Re: Memory barriers and split DMA context by BubbaGump

BubbaGump
Fri Oct 13 14:55:04 CDT 2006

On Fri, 13 Oct 2006 15:15:04 -0400, BubbaGump <> wrote:

>If a driver must store some context data that will only be used for a
>single request but that may be accessed by each of the smaller DMA
>operations within the request (current offset from the beginning of
>the buffer for instance), doesn't there need to be a memory barrier
>immediately before each write to the register which initiates DMA?
>
>(since after the DMA begins it may interrupt on a different CPU to
>signal its completion, and the different CPU must see the most recent
>offset from the beginning of the buffer in order to use it for the
>next segment of the request)
>
>This seemed like an odd case when I thought about it. A value (the
>offset) is being accessed by multiple CPUs (each running an interrupt
>handler and/or DPC), but it doesn't immediately seem necessary to grab
>a lock (which would imply a memory barrier) because the code that
>handles each segment of the request on a particular CPU will finish
>what it's doing before causing the next segment to run.
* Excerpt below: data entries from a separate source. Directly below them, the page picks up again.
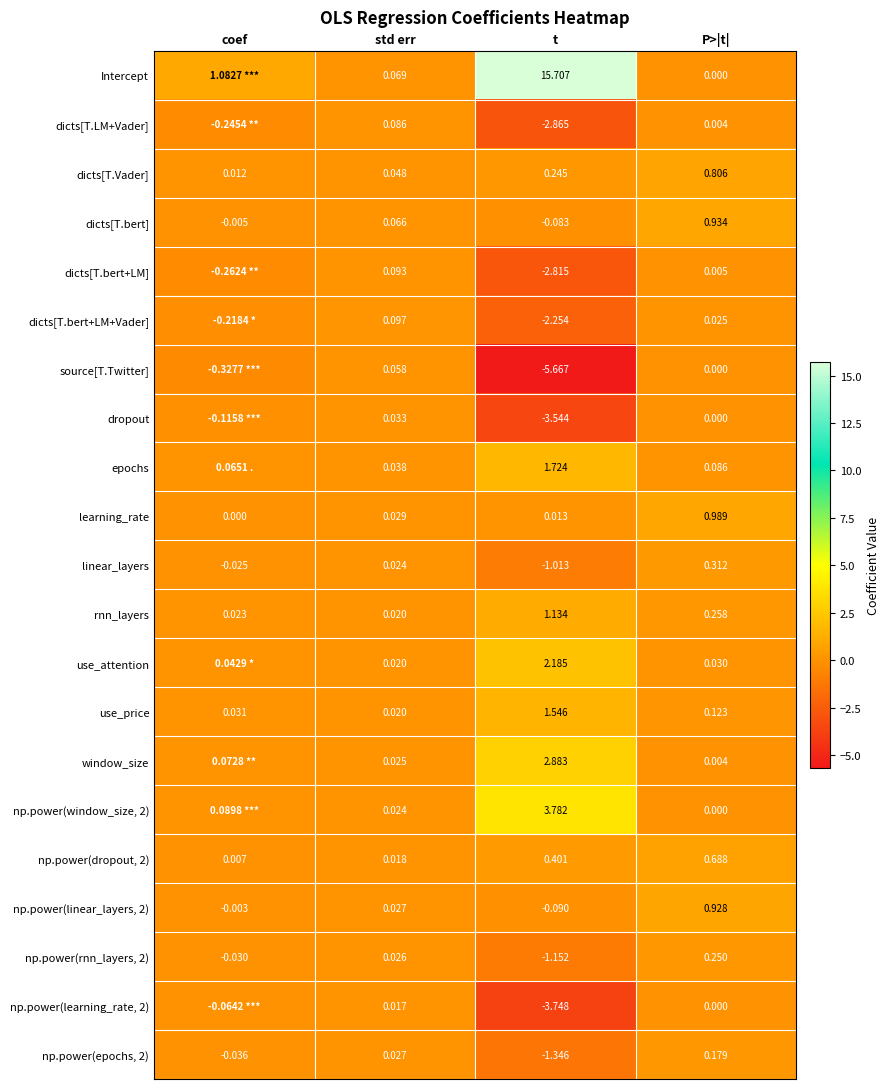

Rank the series at t from lowest to highest value.

source[T.Twitter], np.power(learning_rate, 2), dropout, dicts[T.LM+Vader], dicts[T.bert+LM], dicts[T.bert+LM+Vader], np.power(epochs, 2), np.power(rnn_layers, 2), linear_layers, np.power(linear_layers, 2), dicts[T.bert], learning_rate, dicts[T.Vader], np.power(dropout, 2), rnn_layers, use_price, epochs, use_attention, window_size, np.power(window_size, 2), Intercept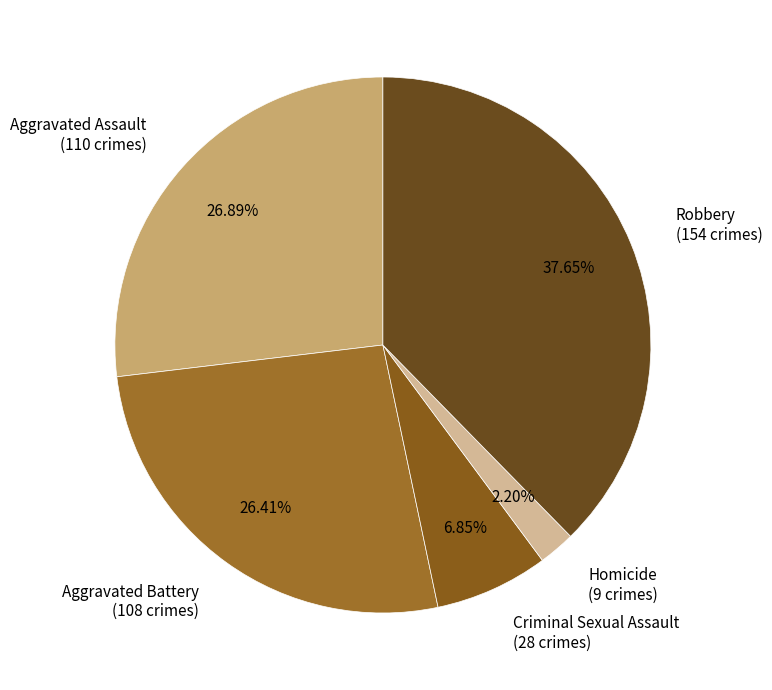

The Criminal Sexual Assault slice represents 7% of the pie. True or false?

True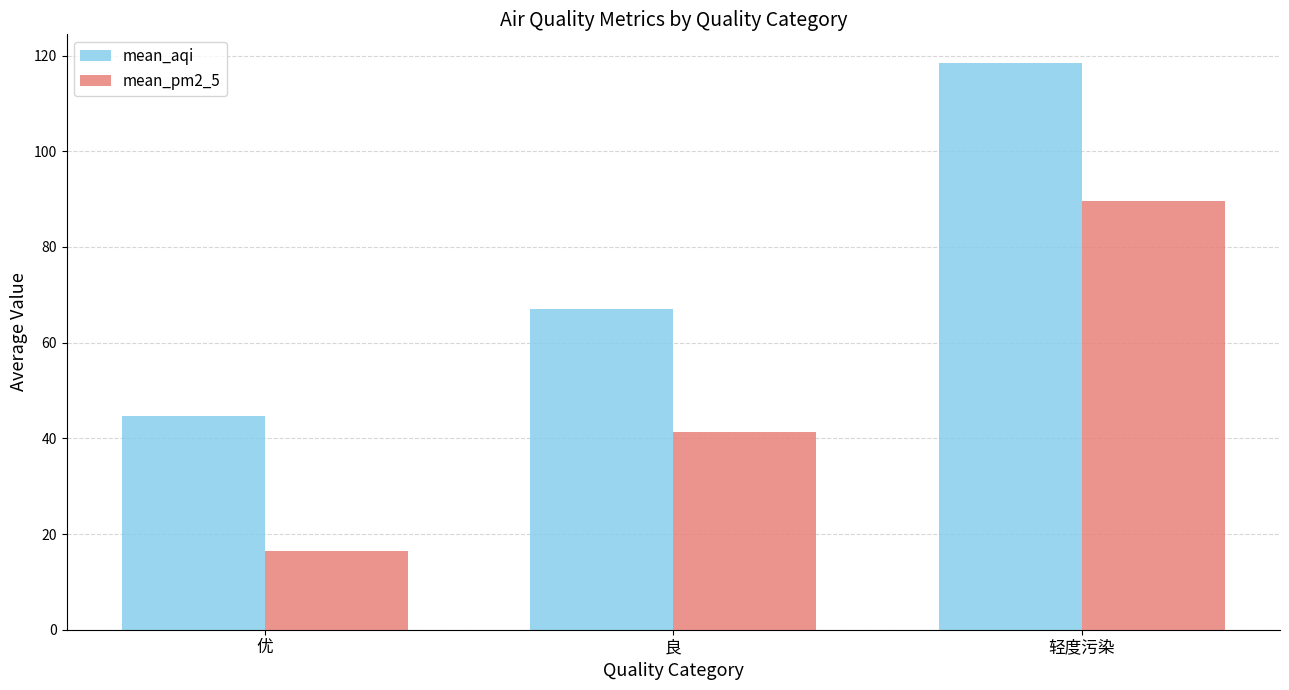

Which series has the largest range (max minus min)?

mean_aqi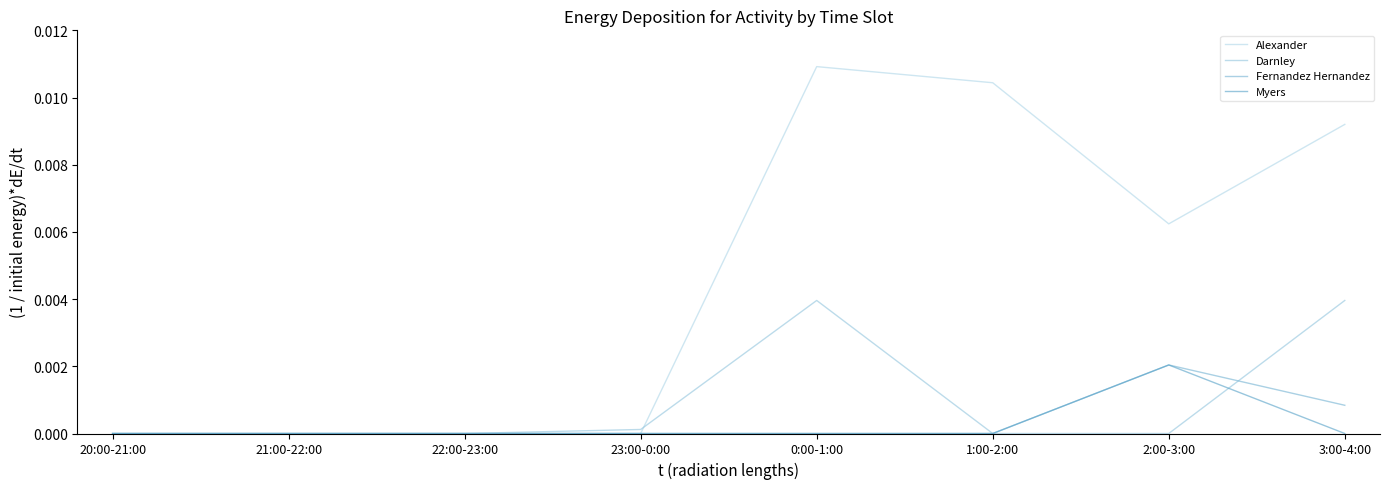

What are all the series names shown in the legend?

Alexander, Darnley, Fernandez Hernandez, Myers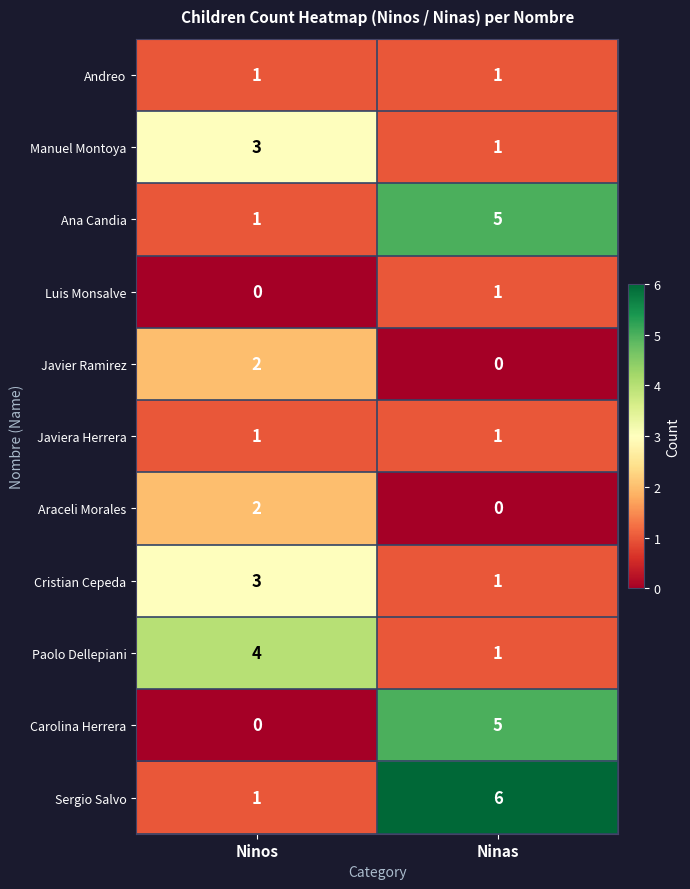

Reading right to left, extract all data points from this chart.

Andreo: Ninas=1	Ninos=1
Manuel Montoya: Ninas=1	Ninos=3
Ana Candia: Ninas=5	Ninos=1
Luis Monsalve: Ninas=1	Ninos=0
Javier Ramirez: Ninas=0	Ninos=2
Javiera Herrera: Ninas=1	Ninos=1
Araceli Morales: Ninas=0	Ninos=2
Cristian Cepeda: Ninas=1	Ninos=3
Paolo Dellepiani: Ninas=1	Ninos=4
Carolina Herrera: Ninas=5	Ninos=0
Sergio Salvo: Ninas=6	Ninos=1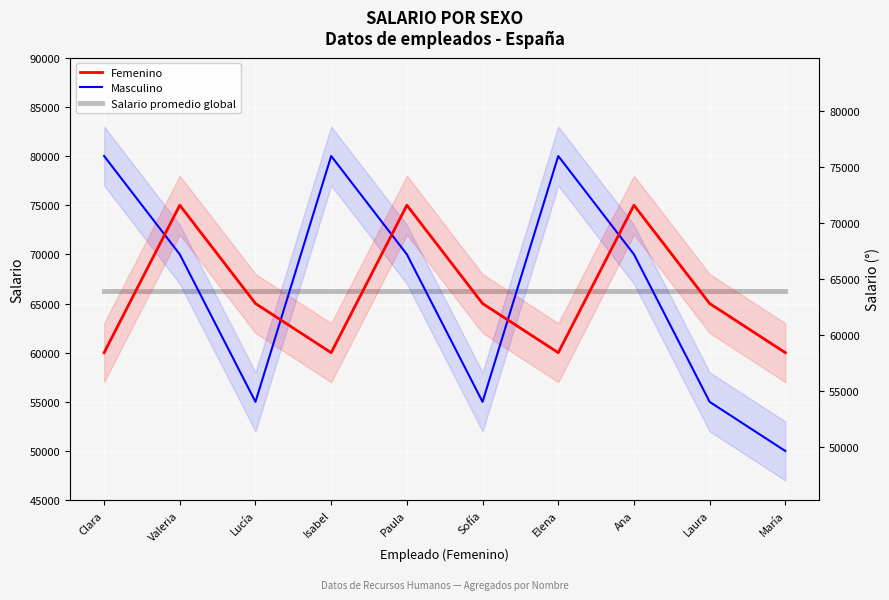

Read the Masculino value at Sofía.

55000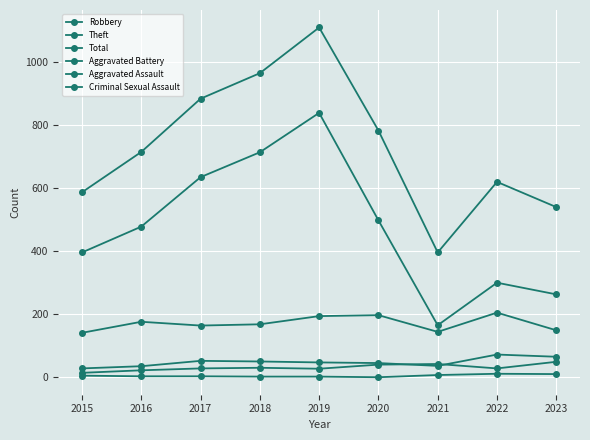

Reading left to right, extract all data points from this chart.

Robbery: 2015=141	2016=176	2017=164	2018=168	2019=194	2020=197	2021=144	2022=205	2023=149
Theft: 2015=396	2016=478	2017=635	2018=714	2019=839	2020=498	2021=165	2022=300	2023=263
Total: 2015=587	2016=715	2017=884	2018=965	2019=1110	2020=783	2021=396	2022=620	2023=540
Aggravated Battery: 2015=28	2016=35	2017=52	2018=50	2019=47	2020=45	2021=36	2022=72	2023=65
Aggravated Assault: 2015=14	2016=22	2017=28	2018=30	2019=27	2020=40	2021=42	2022=28	2023=49
Criminal Sexual Assault: 2015=5	2016=3	2017=3	2018=2	2019=2	2020=0	2021=7	2022=11	2023=10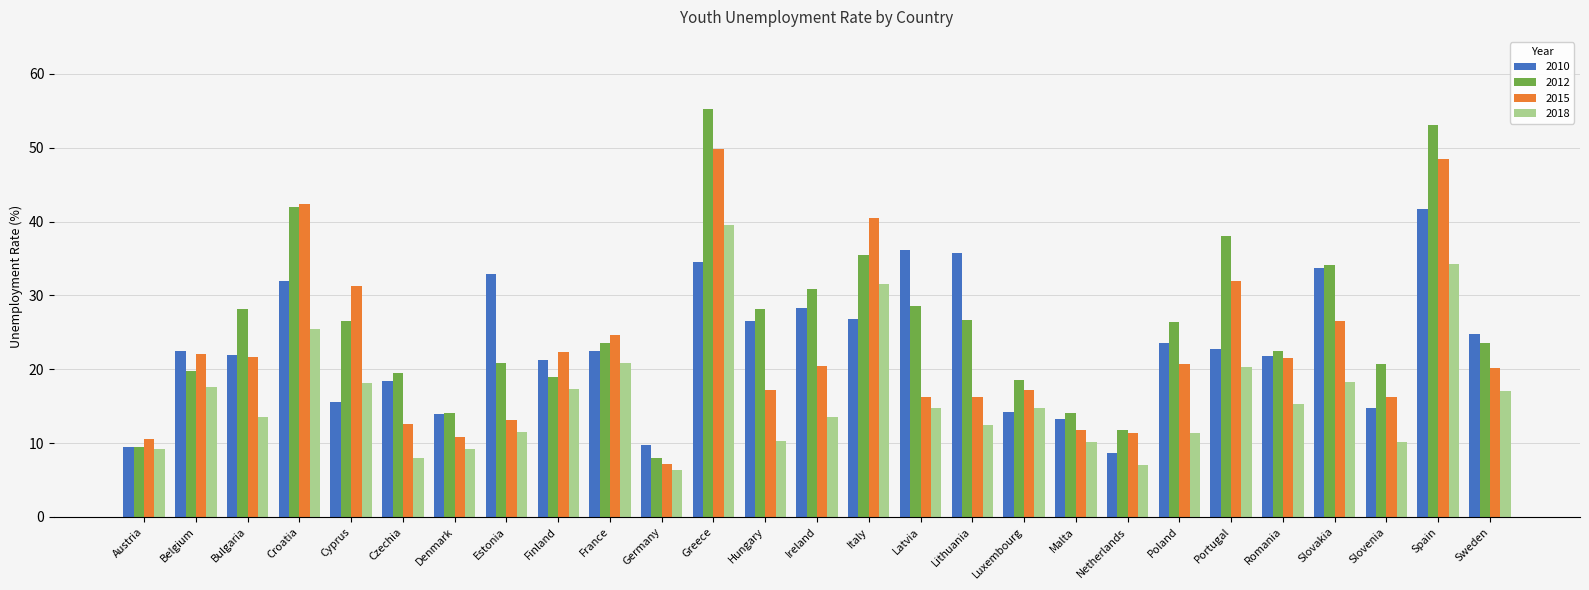

True or false: 2012 has a value of 19.8 at Belgium.

True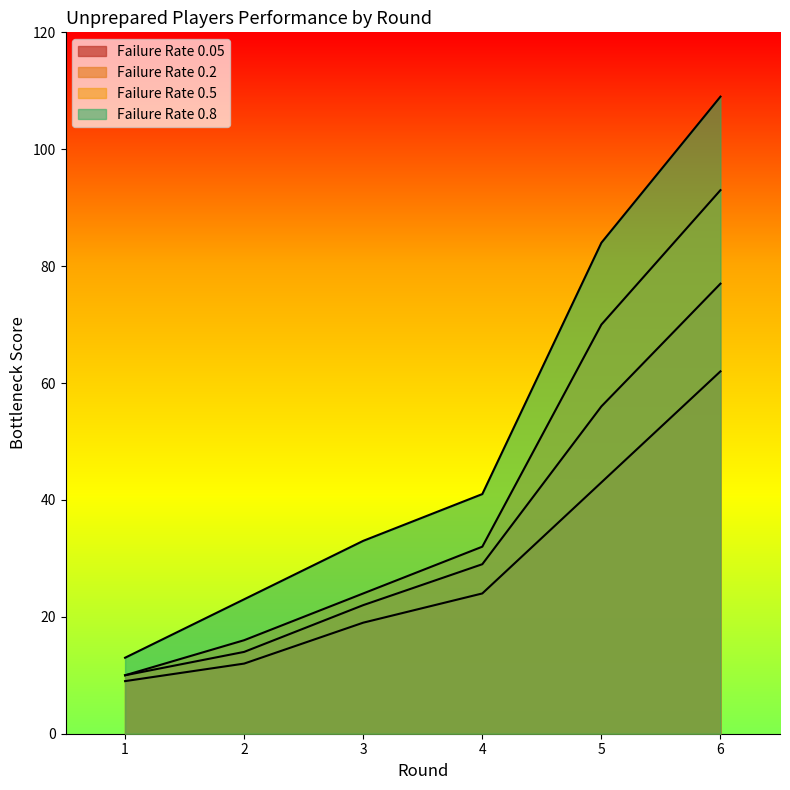

Rank the series by their average value, from lowest to highest.

0.05, 0.2, 0.5, 0.8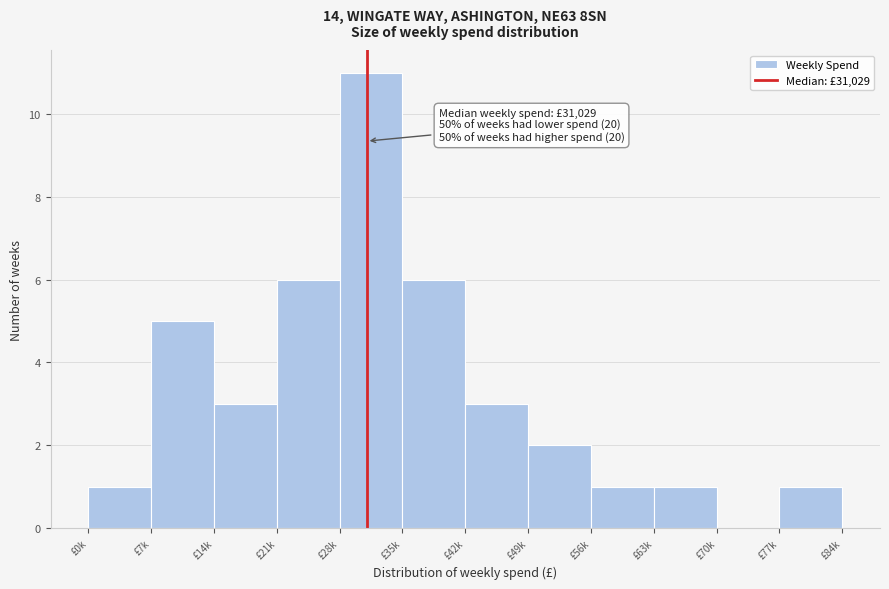

True or false: the data shows 3 at £14k.

True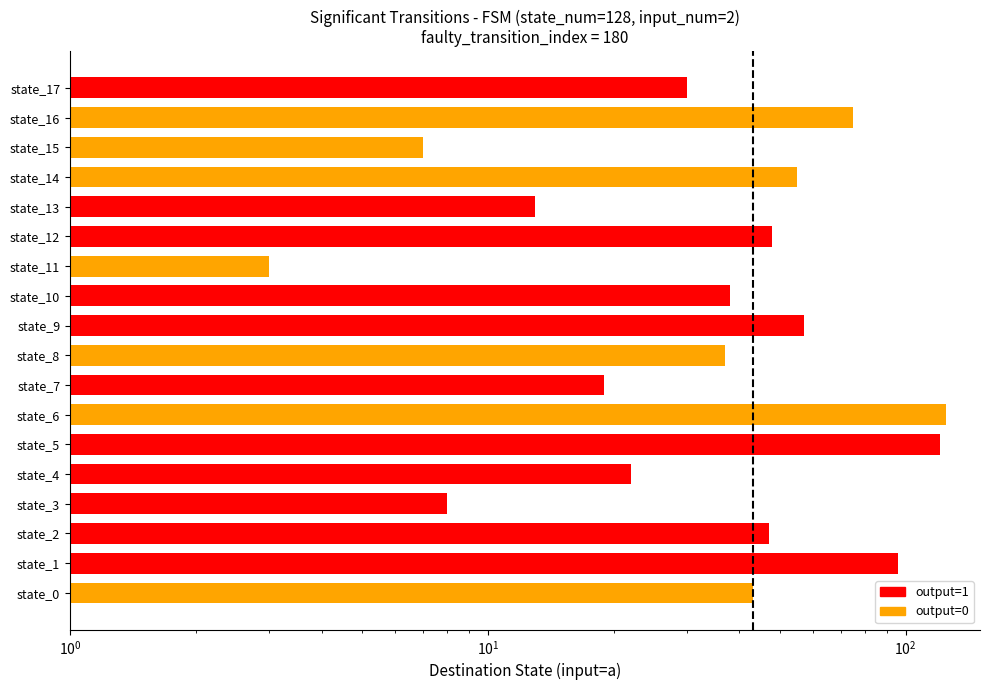

The chart shows a value of 76 at state_2. True or false?

False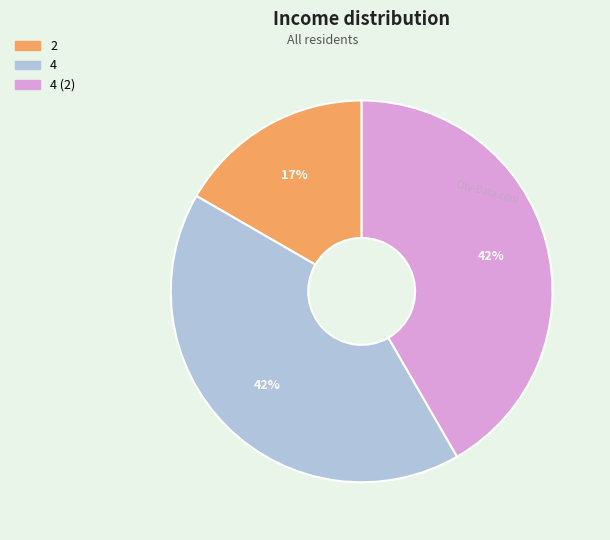

Does any single category account for the majority?

No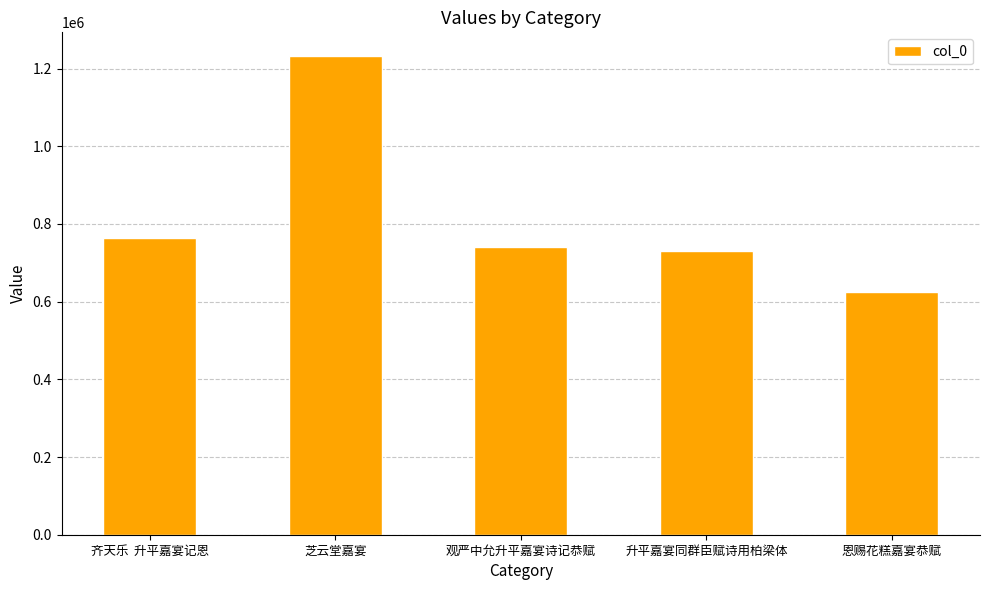

Reading left to right, what are all the values shown in this chart?

齐天乐  升平嘉宴记恩=764779	芝云堂嘉宴=1231602	观严中允升平嘉宴诗记恭赋=740485	升平嘉宴同群臣赋诗用柏梁体=731097	恩赐花糕嘉宴恭赋=624546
There's no
>issue with concurrency, but there may be an issue with stale data in
>the CPU's pipeline.
>
>Right?

Actually, I guess if KeSynchronizeExecution is used to program the
device's registers (like I've heard suggested in the WDM book and the
DDK) then there'll be a memory barrier from the spinlock it acquires
and releases before the next interrupt handler runs, and everything
will be okay. Is it convention to use KeSynchronizeExecution for
programming device registers? I'd only gotten the impression this was
necessary for certain devices that can interrupt at any moment and
unnecessary for devices where the driver knows whether to expect an
interrupt and so knows whether to expect the interrupt handler to
access any registers at the same time. I hadn't even dreamed of
KeSynchronizeExecution being useful as a memory barrier.